## Complete the following:
(1) Transcribe the passage of the blog post starting at "Sunday, November 23, 2008" and ending at "again properly. Grizzle.".
(2) Format the lines of the rows as a numbered list, starting at the first line of the rows and ending at the line containing "genus: Microgramma". Leave out blank lines.

Sunday, November 23, 2008

Bad father's day

A disturbing look into a day in the life of the dark recesses of my brain;

Sunday morning, get up, curse at last night's dishes and the fact that the kids have helped themselves to brekky and left a mess to add to the whole ordeal.

Sharon's off to a rehearsal at the Geelong Performing Arts centre for Becky's dance classes' big concert. Curse the fact that these pagans must schedule things on a Sunday morning when we should all be going to church. I tell Sam to do the dishes which he does. Then I tell him to do them again properly. Grizzle.

I take the remaining two kids to church. During the service, for some reason, they play Butterfly Kisses, that masterpiece song of Daddy's-little-girl cringy schmaltzness. I fail to see the prophetic purpose of it.

After church, get together with the usual clique and complain about the state of the world. Grizzle about the fact that Becky's dance concert is tonight at dinner time and going for 2 hours. On a Sunday night. School the next day. Who arranged that? Dear little Becky has been annoyingly going on about this concert for weeks now. How important can it be?

## Dataset entries:
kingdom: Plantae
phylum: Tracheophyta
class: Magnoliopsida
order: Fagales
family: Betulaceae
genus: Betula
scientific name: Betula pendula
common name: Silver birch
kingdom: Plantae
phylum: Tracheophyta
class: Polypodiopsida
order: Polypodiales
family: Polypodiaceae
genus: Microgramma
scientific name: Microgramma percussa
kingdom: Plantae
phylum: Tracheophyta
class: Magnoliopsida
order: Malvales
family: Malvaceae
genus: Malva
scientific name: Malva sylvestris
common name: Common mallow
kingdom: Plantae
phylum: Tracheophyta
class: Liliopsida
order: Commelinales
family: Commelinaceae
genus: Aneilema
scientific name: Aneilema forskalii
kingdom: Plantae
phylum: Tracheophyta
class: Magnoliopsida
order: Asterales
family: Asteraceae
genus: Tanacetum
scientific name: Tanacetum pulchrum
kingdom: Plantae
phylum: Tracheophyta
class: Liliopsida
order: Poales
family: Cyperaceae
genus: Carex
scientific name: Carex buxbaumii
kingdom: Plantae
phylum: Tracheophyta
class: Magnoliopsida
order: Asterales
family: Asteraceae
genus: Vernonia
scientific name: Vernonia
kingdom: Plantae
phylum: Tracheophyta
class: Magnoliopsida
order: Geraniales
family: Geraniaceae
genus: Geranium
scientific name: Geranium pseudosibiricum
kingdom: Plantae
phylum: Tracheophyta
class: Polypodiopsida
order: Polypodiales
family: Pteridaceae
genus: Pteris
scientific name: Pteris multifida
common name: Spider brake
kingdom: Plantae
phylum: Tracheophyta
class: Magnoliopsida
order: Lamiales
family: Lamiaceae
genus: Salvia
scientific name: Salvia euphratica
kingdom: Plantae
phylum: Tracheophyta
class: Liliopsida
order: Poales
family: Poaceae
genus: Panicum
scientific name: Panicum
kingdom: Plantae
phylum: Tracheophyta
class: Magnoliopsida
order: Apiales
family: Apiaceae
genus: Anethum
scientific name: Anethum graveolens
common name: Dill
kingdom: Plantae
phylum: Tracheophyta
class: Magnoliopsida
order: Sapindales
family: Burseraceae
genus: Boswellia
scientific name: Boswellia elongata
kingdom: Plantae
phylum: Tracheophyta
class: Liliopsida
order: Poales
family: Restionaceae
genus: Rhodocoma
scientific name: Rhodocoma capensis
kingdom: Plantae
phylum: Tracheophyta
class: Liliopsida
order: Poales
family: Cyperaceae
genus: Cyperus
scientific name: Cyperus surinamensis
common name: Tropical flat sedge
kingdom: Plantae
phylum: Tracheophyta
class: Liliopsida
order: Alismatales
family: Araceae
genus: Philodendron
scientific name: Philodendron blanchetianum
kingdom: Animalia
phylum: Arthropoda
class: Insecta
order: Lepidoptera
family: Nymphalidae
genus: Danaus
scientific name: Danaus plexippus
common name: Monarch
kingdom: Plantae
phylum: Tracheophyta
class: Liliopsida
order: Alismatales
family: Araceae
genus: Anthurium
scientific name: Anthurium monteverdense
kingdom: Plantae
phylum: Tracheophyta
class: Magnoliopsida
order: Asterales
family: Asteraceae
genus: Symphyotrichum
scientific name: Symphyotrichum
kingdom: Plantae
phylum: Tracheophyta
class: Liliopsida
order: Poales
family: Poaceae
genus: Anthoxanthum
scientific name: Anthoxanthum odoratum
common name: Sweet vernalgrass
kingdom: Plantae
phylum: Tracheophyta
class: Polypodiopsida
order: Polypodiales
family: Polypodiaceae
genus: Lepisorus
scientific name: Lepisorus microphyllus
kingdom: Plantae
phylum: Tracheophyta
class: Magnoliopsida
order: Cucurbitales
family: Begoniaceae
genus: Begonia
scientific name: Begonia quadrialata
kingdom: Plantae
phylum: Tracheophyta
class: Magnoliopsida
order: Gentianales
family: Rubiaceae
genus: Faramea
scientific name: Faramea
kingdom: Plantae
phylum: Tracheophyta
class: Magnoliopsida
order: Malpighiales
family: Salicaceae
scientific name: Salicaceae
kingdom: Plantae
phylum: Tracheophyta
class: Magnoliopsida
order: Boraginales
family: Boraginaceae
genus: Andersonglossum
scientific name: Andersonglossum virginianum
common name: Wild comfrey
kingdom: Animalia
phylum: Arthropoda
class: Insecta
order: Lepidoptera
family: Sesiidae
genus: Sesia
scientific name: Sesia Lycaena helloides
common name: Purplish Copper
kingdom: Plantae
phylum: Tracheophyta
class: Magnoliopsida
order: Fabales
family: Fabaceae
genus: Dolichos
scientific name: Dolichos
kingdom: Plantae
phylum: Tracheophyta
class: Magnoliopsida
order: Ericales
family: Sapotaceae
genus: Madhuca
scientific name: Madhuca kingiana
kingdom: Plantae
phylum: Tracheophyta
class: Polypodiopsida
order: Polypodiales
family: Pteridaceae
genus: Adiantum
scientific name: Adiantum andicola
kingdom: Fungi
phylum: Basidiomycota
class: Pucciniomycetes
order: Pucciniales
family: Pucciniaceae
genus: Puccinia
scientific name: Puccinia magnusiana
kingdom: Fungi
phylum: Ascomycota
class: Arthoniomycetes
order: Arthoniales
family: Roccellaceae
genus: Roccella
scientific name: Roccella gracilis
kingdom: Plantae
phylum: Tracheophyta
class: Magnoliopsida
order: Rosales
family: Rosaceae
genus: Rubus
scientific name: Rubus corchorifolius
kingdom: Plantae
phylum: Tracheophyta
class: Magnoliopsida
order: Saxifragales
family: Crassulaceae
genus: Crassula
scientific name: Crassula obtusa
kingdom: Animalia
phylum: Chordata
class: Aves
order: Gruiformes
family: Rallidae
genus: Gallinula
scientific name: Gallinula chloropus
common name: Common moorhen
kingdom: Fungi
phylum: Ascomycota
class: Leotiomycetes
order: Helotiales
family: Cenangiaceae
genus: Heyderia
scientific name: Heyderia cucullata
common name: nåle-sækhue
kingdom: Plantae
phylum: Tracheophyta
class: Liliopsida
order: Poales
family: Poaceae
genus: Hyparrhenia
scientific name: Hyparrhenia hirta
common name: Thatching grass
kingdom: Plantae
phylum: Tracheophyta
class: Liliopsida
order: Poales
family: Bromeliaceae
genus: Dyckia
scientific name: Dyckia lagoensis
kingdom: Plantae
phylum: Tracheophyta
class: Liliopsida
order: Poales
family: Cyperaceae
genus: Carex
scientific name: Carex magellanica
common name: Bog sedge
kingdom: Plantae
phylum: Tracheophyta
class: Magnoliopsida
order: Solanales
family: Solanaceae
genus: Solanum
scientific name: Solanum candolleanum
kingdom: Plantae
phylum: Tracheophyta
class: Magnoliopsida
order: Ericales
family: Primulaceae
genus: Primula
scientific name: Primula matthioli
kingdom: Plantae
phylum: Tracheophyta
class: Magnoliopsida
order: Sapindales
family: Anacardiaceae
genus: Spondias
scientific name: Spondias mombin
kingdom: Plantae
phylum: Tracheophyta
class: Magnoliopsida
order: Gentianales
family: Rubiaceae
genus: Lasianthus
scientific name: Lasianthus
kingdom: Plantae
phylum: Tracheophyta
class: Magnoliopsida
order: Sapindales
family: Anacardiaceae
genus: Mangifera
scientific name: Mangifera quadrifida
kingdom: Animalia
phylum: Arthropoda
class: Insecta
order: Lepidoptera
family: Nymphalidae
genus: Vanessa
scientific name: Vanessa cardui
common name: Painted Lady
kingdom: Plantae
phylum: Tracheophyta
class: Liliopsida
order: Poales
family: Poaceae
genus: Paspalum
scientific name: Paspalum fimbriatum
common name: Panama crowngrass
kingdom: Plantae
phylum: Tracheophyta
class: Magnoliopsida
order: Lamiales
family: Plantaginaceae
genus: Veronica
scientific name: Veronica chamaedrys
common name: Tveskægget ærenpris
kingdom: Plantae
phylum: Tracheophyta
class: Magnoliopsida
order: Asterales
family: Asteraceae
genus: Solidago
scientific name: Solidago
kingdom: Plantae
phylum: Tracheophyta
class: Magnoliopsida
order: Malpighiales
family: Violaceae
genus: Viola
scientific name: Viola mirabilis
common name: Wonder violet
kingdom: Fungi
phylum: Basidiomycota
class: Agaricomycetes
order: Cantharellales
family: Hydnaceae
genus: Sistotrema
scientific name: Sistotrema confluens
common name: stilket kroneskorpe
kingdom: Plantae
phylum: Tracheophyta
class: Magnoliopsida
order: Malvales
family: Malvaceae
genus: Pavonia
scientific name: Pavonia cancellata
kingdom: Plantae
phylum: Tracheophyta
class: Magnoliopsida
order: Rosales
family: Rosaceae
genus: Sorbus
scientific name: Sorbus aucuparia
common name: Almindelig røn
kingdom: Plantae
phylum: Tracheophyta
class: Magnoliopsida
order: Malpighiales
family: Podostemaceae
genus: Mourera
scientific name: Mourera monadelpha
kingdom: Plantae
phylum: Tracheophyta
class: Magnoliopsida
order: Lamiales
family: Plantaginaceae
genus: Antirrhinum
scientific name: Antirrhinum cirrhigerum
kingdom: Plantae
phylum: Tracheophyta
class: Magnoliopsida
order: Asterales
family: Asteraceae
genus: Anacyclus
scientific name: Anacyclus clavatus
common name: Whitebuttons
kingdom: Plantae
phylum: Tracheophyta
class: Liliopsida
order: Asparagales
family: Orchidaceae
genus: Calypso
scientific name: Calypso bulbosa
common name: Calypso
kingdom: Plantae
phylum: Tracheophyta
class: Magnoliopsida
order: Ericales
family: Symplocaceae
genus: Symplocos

## The responses:
(1)
Sunday, November 23, 2008

Bad father's day

A disturbing look into a day in the life of the dark recesses of my brain;

Sunday morning, get up, curse at last night's dishes and the fact that the kids have helped themselves to brekky and left a mess to add to the whole ordeal.

Sharon's off to a rehearsal at the Geelong Performing Arts centre for Becky's dance classes' big concert. Curse the fact that these pagans must schedule things on a Sunday morning when we should all be going to church. I tell Sam to do the dishes which he does. Then I tell him to do them again properly. Grizzle.

(2)
1. kingdom: Plantae
2. phylum: Tracheophyta
3. class: Magnoliopsida
4. order: Fagales
5. family: Betulaceae
6. genus: Betula
7. scientific name: Betula pendula
8. common name: Silver birch
9. kingdom: Plantae
10. phylum: Tracheophyta
11. class: Polypodiopsida
12. order: Polypodiales
13. family: Polypodiaceae
14. genus: Microgramma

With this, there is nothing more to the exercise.